My experience in public art has been that women just approach it differently. I have to be very open to fielding lots of opinions and strategies, and listening to what the community wants to say. I also need to be flexible because when you work with so many partners you can’t be a prima donna, you can’t let ego get in the way. You have to be a team player. Many successful public artists are actually couples. Christo and Jeanne-Claude are a perfect example: he was the draftsman but she was the planner, and negotiator. I have to be both.
I think being a woman makes me more approachable when engaging with strangers in bizarre situations, like when I was on the streets of Krakow with a converted pretzel trolley. My whole process is a nurturing one and I see each project like a child. I want to do all the research, put together a good team of partners, and get the proper funding to ensure the project succeeds and can live on without me. It has felt very maternal; I am not sure men feel that way about their projects.
At JWA, we often talk about the role of stories in sparking change. Your work invites the public to share stories with one another. Why is that important to you? What role do you think sharing stories plays in creating community or making change?
Sharing is empowering. A lot of people want a platform to be heard; that is why social media has been so explosively successful. Ultimately, for me, it’s about visually communicating, transcending backgrounds, and creating a universally and personally accessible piece of art. I am dedicating to showcasing both the individual and collective simultaneously because they enrich each other and illustrate a much more vibrant tapestry and story. We can talk about abstract concepts all we want, but if it’s not personal we don’t relate. Data can seem really impersonal but stories make it personal, and although much of my work is visually abstracted, it’s littered with coded meaning so you can explore the work on several levels. The hope is that you connect and are impacted, and that it maybe changes how you see yourself, others, or the world. If that impacts change––awesome!

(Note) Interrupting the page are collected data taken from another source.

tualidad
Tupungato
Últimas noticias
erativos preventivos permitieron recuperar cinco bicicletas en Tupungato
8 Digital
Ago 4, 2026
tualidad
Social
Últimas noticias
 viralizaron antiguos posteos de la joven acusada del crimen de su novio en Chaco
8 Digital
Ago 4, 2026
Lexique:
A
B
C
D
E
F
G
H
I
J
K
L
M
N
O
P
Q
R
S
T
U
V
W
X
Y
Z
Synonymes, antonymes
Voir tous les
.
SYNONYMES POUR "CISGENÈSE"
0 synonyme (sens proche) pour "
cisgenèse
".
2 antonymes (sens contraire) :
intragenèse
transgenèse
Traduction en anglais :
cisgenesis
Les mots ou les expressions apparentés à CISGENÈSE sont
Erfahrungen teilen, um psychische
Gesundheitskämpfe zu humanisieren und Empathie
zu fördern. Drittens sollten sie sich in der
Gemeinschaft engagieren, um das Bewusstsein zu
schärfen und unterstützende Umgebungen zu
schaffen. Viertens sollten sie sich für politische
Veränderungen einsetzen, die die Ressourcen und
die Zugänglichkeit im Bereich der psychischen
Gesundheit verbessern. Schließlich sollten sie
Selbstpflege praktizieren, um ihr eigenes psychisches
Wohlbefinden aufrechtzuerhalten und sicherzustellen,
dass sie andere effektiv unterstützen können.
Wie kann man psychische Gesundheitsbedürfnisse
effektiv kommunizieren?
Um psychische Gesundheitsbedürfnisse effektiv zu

My work is about in-person encounters and real placemaking art. If you want to make an impact, you need a lived experience and I think communities come together when they share an experience, good or bad. I am trying to foster beautiful, magical, and positive experiences that bridge disparate people. Telling their stories together is a powerful bridge.
What have been some of your favorite stories and conversations to emerge from the Pathways to Freedom project?

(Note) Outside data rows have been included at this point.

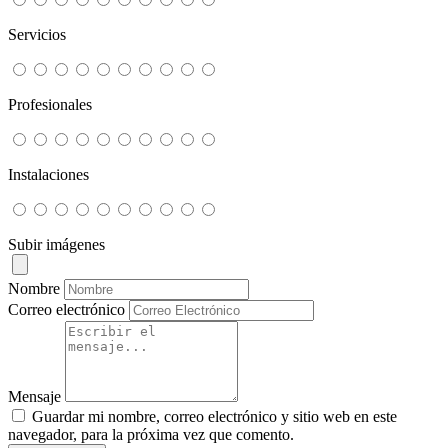
Servicios
Profesionales
Instalaciones
Subir imágenes
Nombre
Correo electrónico
Mensaje
Guardar mi nombre, correo electrónico y sitio web en este
navegador, para la próxima vez que comento.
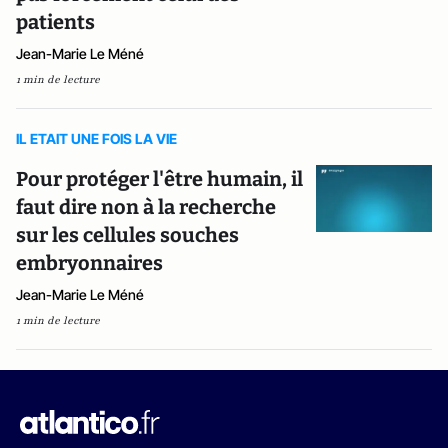
patients
Jean-Marie Le Méné
1 min de lecture
IL ETAIT UNE FOIS LA VIE
Pour protéger l'être humain, il
faut dire non à la recherche
sur les cellules souches
embryonnaires
Jean-Marie Le Méné
1 min de lecture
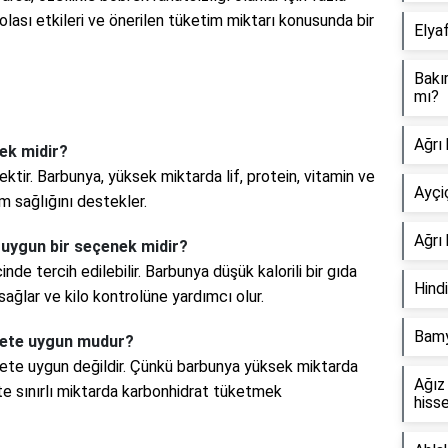
 olası etkileri ve önerilen tüketim miktarı konusunda bir
Elya
Bakı
mı?
Ağrı 
cek midir?
cektir. Barbunya, yüksek miktarda lif, protein, vitamin ve
Ayçiç
im sağlığını destekler.
Ağrı 
n uygun bir seçenek midir?
nde tercih edilebilir. Barbunya düşük kalorili bir gıda
Hindi
 sağlar ve kilo kontrolüne yardımcı olur.
Bamy
diyete uygun mudur?
diyete uygun değildir. Çünkü barbunya yüksek miktarda
Ağız
tte sınırlı miktarda karbonhidrat tüketmek
hisse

At the cart, I have really enjoyed watching people go from a state of apathy or peer pressure to participate, to deep consideration, to ecstatic joy that they took part. It’s been fun to watch parents explain their family history to their kids and see how that invites all sorts of other conversations. Away from the cart, we actually recorded 103 audio interviews and are editing 44 to include with the actual artwork. They will live on the JArts website after the project. These stories reflect an incredible diversity of people and and their life in Boston.

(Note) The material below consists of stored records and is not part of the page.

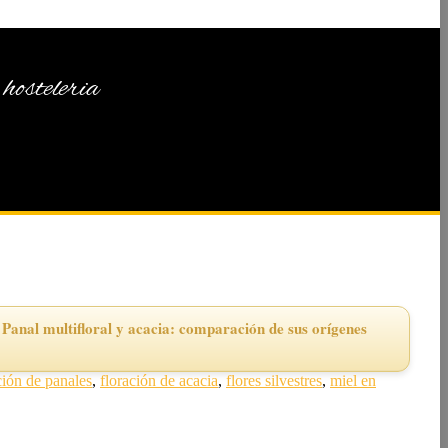
hosteleria
Panal multifloral y acacia: comparación de sus orígenes
ión de panales
,
floración de acacia
,
flores silvestres
,
miel en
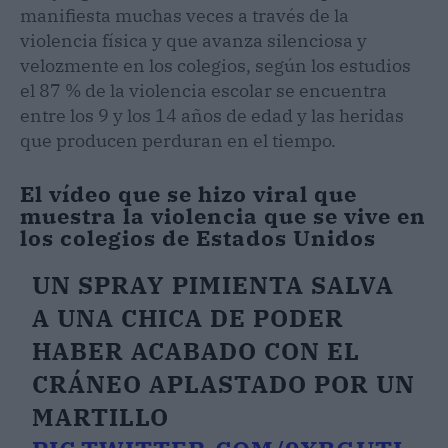
manifiesta muchas veces a través de la
violencia física y que avanza silenciosa y
velozmente en los colegios, según los estudios
el 87 % de la violencia escolar se encuentra
entre los 9 y los 14 años de edad y las heridas
que producen perduran en el tiempo.
El vídeo que se hizo viral que
muestra la violencia que se vive en
los colegios de Estados Unidos
UN SPRAY PIMIENTA SALVA
A UNA CHICA DE PODER
HABER ACABADO CON EL
CRÁNEO APLASTADO POR UN
MARTILLO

I had one person after the interview say, “I need a psychiatrist … you really have unleashed some deep thoughts!” More than anything, I have learned how broadly the term Freedom can be interpreted. While it’s a light, euphoric, and liberating term; it’s also weighted in responsibility and fight. It is a heavy burden we continually work to protect. I look forward to the artwork inviting longer conversations on the Boston Common.
Pathways to Freedom will be installed at the Boston Common from April 25 to May 2, 2018.